Please write out exactly the lines of the data below from the line holding "and Complexity of" through the line holding "beginning of 4.1)", and leave out the rest.

%%

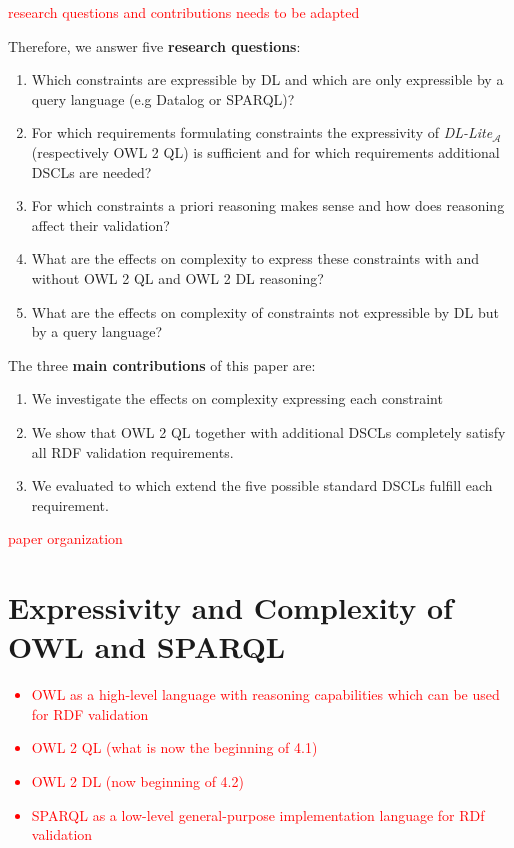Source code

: \documentclass{llncs}
\begin{document}
\textcolor{red}{research questions and contributions needs to be adapted}

Therefore, we answer five \textbf{research questions}:
\begin{enumerate}
	\item Which constraints are expressible by DL and which are only expressible by a query language (e.g Datalog or SPARQL)?
	\item For which requirements formulating constraints the expressivity of \textit{DL-Lite}$_\mathcal{A}$ (respectively OWL 2 QL) is sufficient
	and for which requirements additional DSCLs are needed?
	\item For which constraints a priori reasoning makes sense and how does reasoning affect their validation?  
	\item What are the effects on complexity to express these constraints with and without OWL 2 QL and OWL 2 DL reasoning?
	\item What are the effects on complexity of constraints not expressible by DL but by a query language?
\end{enumerate}

The three \textbf{main contributions} of this paper are:
\begin{enumerate}
  \item We investigate the effects on complexity expressing each constraint
	\item We show that OWL 2 QL together with additional DSCLs completely satisfy all RDF validation requirements.
	\item We evaluated to which extend the five possible standard DSCLs fulfill each requirement.
\end{enumerate}

\textcolor{red}{paper organization}

\section{Expressivity and Complexity of OWL and SPARQL}

\textcolor{red}{
\begin{itemize}
	\item OWL as a high-level language with reasoning capabilities which can be used for RDF validation
  \item OWL 2 QL (what is now the beginning of 4.1)
  \item OWL 2 DL (now beginning of 4.2)
  \item SPARQL as a low-level general-purpose implementation language for RDf validation
\end{itemize}
}
\end{document}
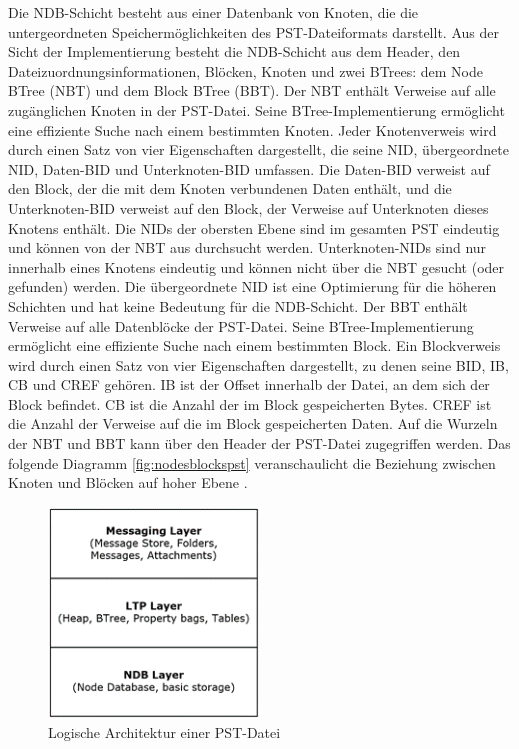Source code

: Die NDB-Schicht besteht aus einer Datenbank von Knoten, die die untergeordneten Speichermöglichkeiten des PST-Dateiformats darstellt. Aus der Sicht der Implementierung besteht die NDB-Schicht aus dem Header, den Dateizuordnungsinformationen, Blöcken, Knoten und zwei BTrees: dem Node BTree (NBT) und dem Block BTree (BBT). Der NBT enthält Verweise auf alle zugänglichen Knoten in der PST-Datei. Seine BTree-Implementierung ermöglicht eine effiziente Suche nach einem bestimmten Knoten. Jeder Knotenverweis wird durch einen Satz von vier Eigenschaften dargestellt, die seine NID, übergeordnete NID, Daten-BID und Unterknoten-BID umfassen. Die Daten-BID verweist auf den Block, der die mit dem Knoten verbundenen Daten enthält, und die Unterknoten-BID verweist auf den Block, der Verweise auf Unterknoten dieses Knotens enthält. Die NIDs der obersten Ebene sind im gesamten PST eindeutig und können von der NBT aus durchsucht werden. Unterknoten-NIDs sind nur innerhalb eines Knotens eindeutig und können nicht über die NBT gesucht (oder gefunden) werden. Die übergeordnete NID ist eine Optimierung für die höheren Schichten und hat keine Bedeutung für die NDB-Schicht. Der BBT enthält Verweise auf alle Datenblöcke der PST-Datei. Seine BTree-Implementierung ermöglicht eine effiziente Suche nach einem bestimmten Block. Ein Blockverweis wird durch einen Satz von vier Eigenschaften dargestellt, zu denen seine BID, IB, CB und CREF gehören. IB ist der Offset innerhalb der Datei, an dem sich der Block befindet. CB ist die Anzahl der im Block gespeicherten Bytes. CREF ist die Anzahl der Verweise auf die im Block gespeicherten Daten. Auf die Wurzeln der NBT und BBT kann über den Header der PST-Datei zugegriffen werden.
Das folgende Diagramm \ref{fig:nodesblockspst} veranschaulicht die Beziehung zwischen Knoten und Blöcken auf hoher Ebene \cite{.c}.

\begin{figure}
    \centering
    \includegraphics[width=0.50\textwidth]{images/PST_File.png}
    \caption{Logische Architektur einer PST-Datei \cite{.c}} 
    \label{fig:pstarchitecture}
\end{figure}

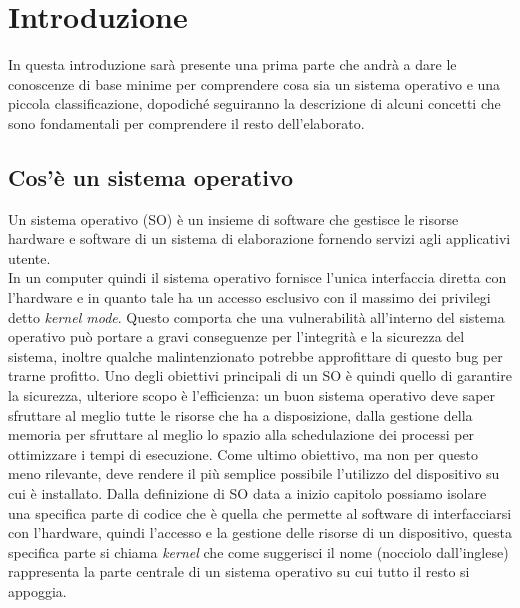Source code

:\chapter{Introduzione}
In questa introduzione sarà presente una prima parte che andrà a dare le conoscenze di base minime per comprendere cosa sia un sistema operativo e una piccola classificazione, dopodiché seguiranno la descrizione di alcuni concetti che sono fondamentali per comprendere il resto dell'elaborato.

\section{Cos'è un sistema operativo}
Un sistema operativo (SO) è un insieme di software che gestisce le risorse hardware e software di un sistema di elaborazione fornendo servizi agli applicativi utente.\\
In un computer quindi il sistema operativo fornisce l'unica interfaccia diretta con l'hardware e in quanto tale ha un accesso esclusivo con il massimo dei privilegi detto \textit{kernel mode}. Questo comporta che una vulnerabilità all'interno del sistema operativo può portare a gravi conseguenze per l'integrità e la sicurezza del sistema, inoltre qualche malintenzionato potrebbe approfittare di questo bug per trarne profitto.
Uno degli obiettivi principali di un SO è quindi quello di garantire la sicurezza, ulteriore scopo è l'efficienza: un buon sistema operativo deve saper sfruttare al meglio tutte le risorse che ha a disposizione, dalla gestione della memoria per sfruttare al meglio lo spazio alla schedulazione dei processi per ottimizzare i tempi di esecuzione. Come ultimo obiettivo, ma non per questo meno rilevante, deve rendere il più semplice possibile l'utilizzo del dispositivo su cui è installato.
Dalla definizione di SO data a inizio capitolo possiamo isolare una specifica parte di codice che è quella che permette al software di interfacciarsi con l'hardware, quindi l'accesso e la gestione delle risorse di un dispositivo, questa specifica parte si chiama \textit{kernel} che come suggerisci il nome (nocciolo dall'inglese) rappresenta la parte centrale di un sistema operativo su cui tutto il resto si appoggia.
\newpage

%%

> Result of the task
\section{Expressivity and Complexity of OWL and SPARQL}

\textcolor{red}{
\begin{itemize}
	\item OWL as a high-level language with reasoning capabilities which can be used for RDF validation
  \item OWL 2 QL (what is now the beginning of 4.1)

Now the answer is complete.